ByteDance faces intense pressure in Washington, where lawmakers have raised national security concerns over its Chinese ownership.
Congress last year passed a law requiring ByteDance to divest TikTok’s U.S. assets by January 19, 2025 or face a nationwide ban of the app, which has 170 million U.S. users.
President Donald Trump has granted TikTok multiple reprieves and last week extended the deadline for the company to divest its U.S. assets to September 17. He said U.S. buyers were lined up for TikTok and the deadline could be pushed back again.
Some lawmakers have criticised the delay, arguing his administration is flouting the law and ignoring national security concerns related to Chinese control over TikTok.
ByteDance is profitable as a company, but TikTok’s U.S. business has been loss-making so far, said two of the people. TikTok did not respond to a request for comment from Reuters.
If the sale of TikTok’s U.S. business is finalised, it is expected to be owned by a joint venture formed by an American investor consortium and ByteDance, which will maintain a minority stake.
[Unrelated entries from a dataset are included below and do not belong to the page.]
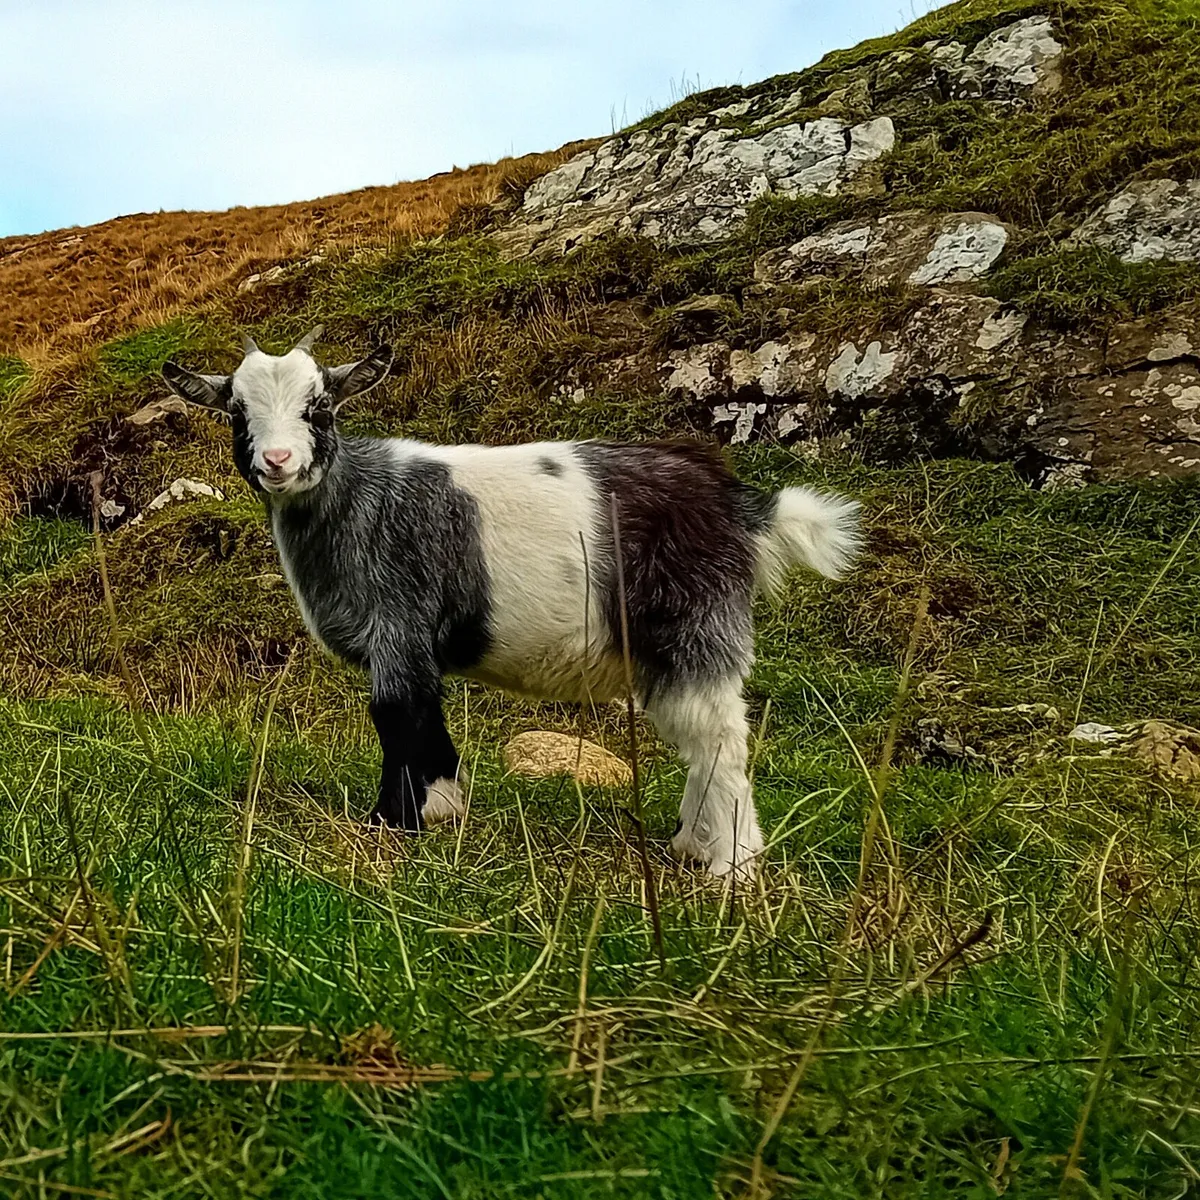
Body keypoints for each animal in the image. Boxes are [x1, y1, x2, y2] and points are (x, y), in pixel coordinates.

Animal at [162, 328, 861, 878]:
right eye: (236, 412)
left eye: (321, 408)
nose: (278, 460)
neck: (358, 501)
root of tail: (738, 505)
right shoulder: (412, 645)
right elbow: (429, 723)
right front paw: (444, 809)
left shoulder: (398, 624)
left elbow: (397, 716)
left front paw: (390, 824)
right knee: (697, 738)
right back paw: (691, 844)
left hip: (696, 625)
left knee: (719, 738)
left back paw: (730, 866)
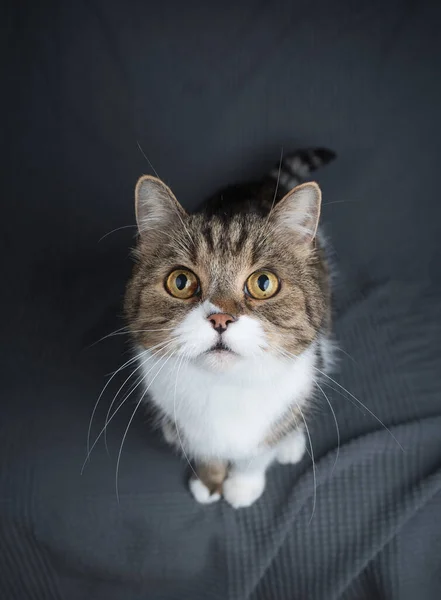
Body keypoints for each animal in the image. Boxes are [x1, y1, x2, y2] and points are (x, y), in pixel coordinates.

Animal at [125, 148, 336, 508]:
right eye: (181, 281)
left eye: (263, 283)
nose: (220, 319)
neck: (223, 388)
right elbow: (205, 451)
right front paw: (210, 481)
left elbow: (258, 453)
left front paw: (243, 486)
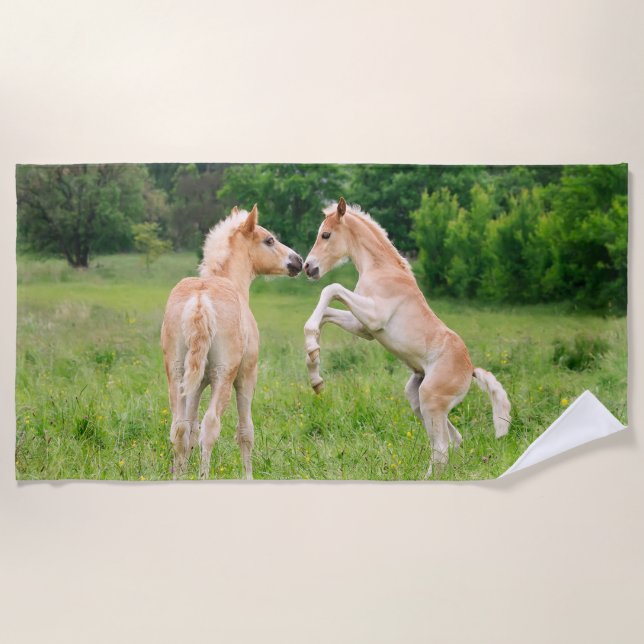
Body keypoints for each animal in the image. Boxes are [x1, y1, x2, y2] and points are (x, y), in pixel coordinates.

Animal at [161, 205, 303, 479]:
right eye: (269, 240)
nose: (298, 261)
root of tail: (200, 301)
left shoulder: (196, 384)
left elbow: (190, 430)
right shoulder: (247, 376)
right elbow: (245, 431)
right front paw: (248, 477)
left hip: (177, 374)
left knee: (180, 428)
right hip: (223, 376)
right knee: (210, 426)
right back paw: (203, 477)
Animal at [302, 197, 510, 477]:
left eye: (325, 235)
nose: (308, 267)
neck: (382, 269)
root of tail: (471, 370)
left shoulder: (374, 317)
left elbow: (331, 289)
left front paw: (313, 354)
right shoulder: (364, 328)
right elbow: (326, 313)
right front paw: (314, 370)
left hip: (431, 398)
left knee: (441, 448)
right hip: (418, 398)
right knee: (452, 440)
The consortium, which has emerged as the frontrunner, includes ByteDance’s current shareholders Susquehanna International Group, General Atlantic and KKR as well as Andreessen Horowitz, Reuters previously reported.
Blackstone recently dropped out of the consortium after several delays in the deal’s timeline.
The new ByteDance buyback could help bolster morale among its U.S.-based staff, some of whom are concerned about TikTok’s uncertain future.
TikTok has also been working on preparing a potential standalone app for U.S. users, sources told Reuters earlier, though it remains unclear if any contingency plan will be finalised amid Trump’s ongoing trade talks with Beijing.